Umbenennung in Katharina-Weißgerber-Schule
1939
Verkürzung der höheren Schulbildung auf acht Jahre
1940
Reifeprüfung mit Studienberechtigung für alle Fächer, auch im hauswirtschaftlichen Zweig
1945
Umbenennung der Schule in: Städtisches Mädchenrealgymnasium
Abbau des hauswirtschaftlichen Zweiges, dafür Einrichtung eines altsprachigen Zweiges
Drei Zweige: neusprachlicher, altsprachlicher und mathematisch-naturwissenschaftlicher Zweig.
1946
Letztes Abitur des hauswirtschaftlichen Zweiges.
1947
Einführung des Zentralabiturs
8. 04. 1964
Einweihung des neuen Schulgebäudes am Neugrabenweg und Umzug von der Reppersbergstraße an den Rotenbühl.
1. 01. 1971
Verstaatlichung der Schule: Staatliches Mädchengymnasium Saarbrücken
1. 08. 1973
Der altsprachliche und der mathematisch-naturwissenschaftliche Zweig werden aufgegeben
1. 08. 1973
Einführung der Koedukation
1. 02. 1974
Umbenennung in "Staatliches Gymnasium am Rotenbühl"
1. 08. 1976
Einführung der sogenannten Reformierten Oberstufe (= ReO)
1982
Festwochen zum 150-jährigen Jubiläum der Schule mit großem Ehemaligentreffen in der Saarbrücker Kongresshalle
1. 04. 1992
Das Gymnasium am Rotenbühl geht in die Trägerschaft des Stadtverbandes über.
1994
Mit einem großen Schulfest und einem Festakt feiert das GaR das dreißigjährige Jubiläum seines Umzugs in den Bau im Neugrabenweg.
1995
Einführung eines neuen Sprachenzweigs mit erweitertem Englischunterricht
1. 08. 1996
Reform der reformierten Oberstufe
1. 02. 1997
Erstmals ist das GaR im Internet mit einer eigenen Seite vertreten.
2001
Einrichtung des bilingualen Englischzweigs.
2002
Einführung eines Sportzweigs
15. 09. 2005
Das GaR wird zur ‚Eliteschule des Sports’
30. 06. 2007
Das Gymnasium am Rotenbühl feiert sein 175-jähriges Jubiläum
31. 08. 2007
Mit einem Festakt in der Aula der Schule werden die Festwochen zum Schuljubiläum eröffnet.

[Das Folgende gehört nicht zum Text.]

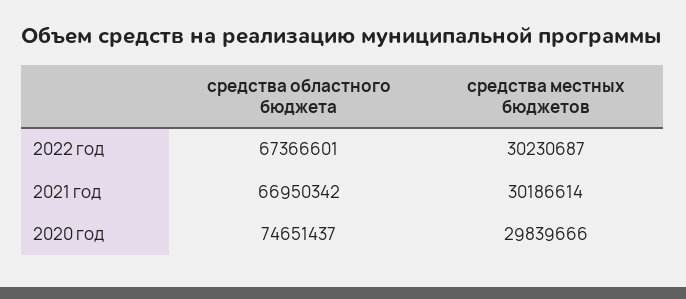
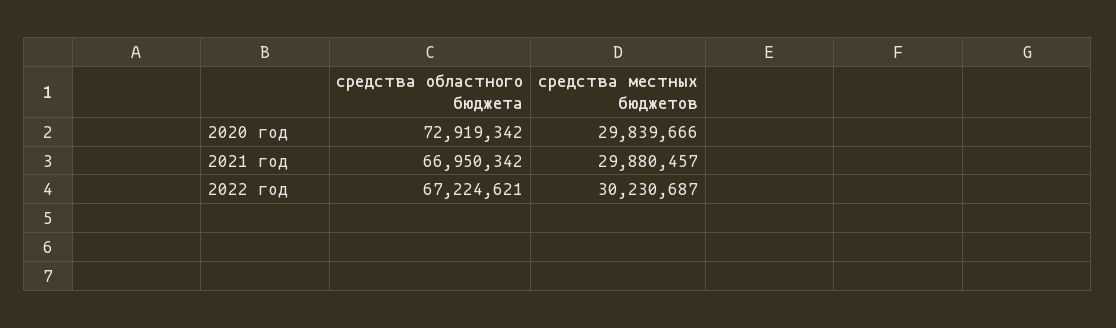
средства областного бюджета, 2022 год: 67366601 -> 67224621
средства местных бюджетов, 2021 год: 30186614 -> 29880457
средства областного бюджета, 2020 год: 74651437 -> 72919342

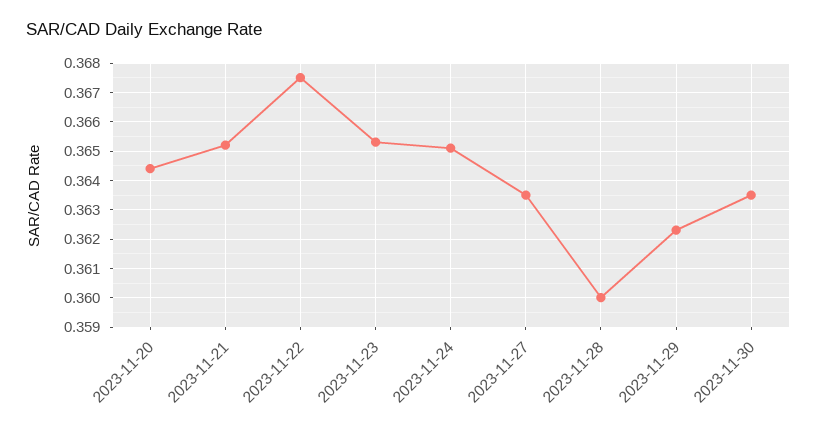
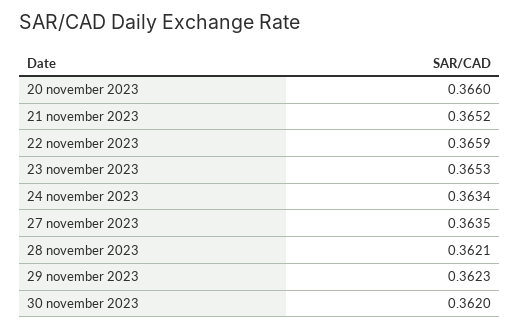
2023-11-20: 0.3645 -> 0.366
2023-11-22: 0.3675 -> 0.3659
2023-11-24: 0.365 -> 0.3634
2023-11-28: 0.36 -> 0.3621
2023-11-30: 0.3635 -> 0.362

01. 09. 2007  bis 26. 09. 2007
Die Festwochen beinhalten ein Ehemaligentreffen, Theater –und Musikaufführungen, Vorträge namhafter Wissenschaftler, ein Schul- und ein Sportfest, einen Sprachentag sowie eine abschließende Podiumsdiskussion.
22. 09. 2007
Höhepunkt der Jubiläumsfeiern ist der große Festball in der Saarlandhalle für Schülerinnen und Schüler, Lehrerinnen und Lehrer, Eltern, Ehemalige und alle Freundinnen und Freunde unseres Gymnasiums.

Moderiert von den Schülern Miriam und Yasmin Seyed Assiaban und Denis Staudenraus spielten zwei Bands zum Tanz auf. Die Rhythmischen Sportgymnastinnen Mira Bimperling und Nicole Sponheimer aus der damaligen 8s traten mit einem Programm auf und die Tanz-AG der Schule unter Leitung von Frau Löhr zeigte Rock N Roll und Standardtänze.

Im Foyer der Saarlandhalle konnten den ganzen Abend über Erinnerungsfotos geschossen und Erinnerungsstücke wie T-Shirts, Kappen und die Festschrift der Schule erstanden werden.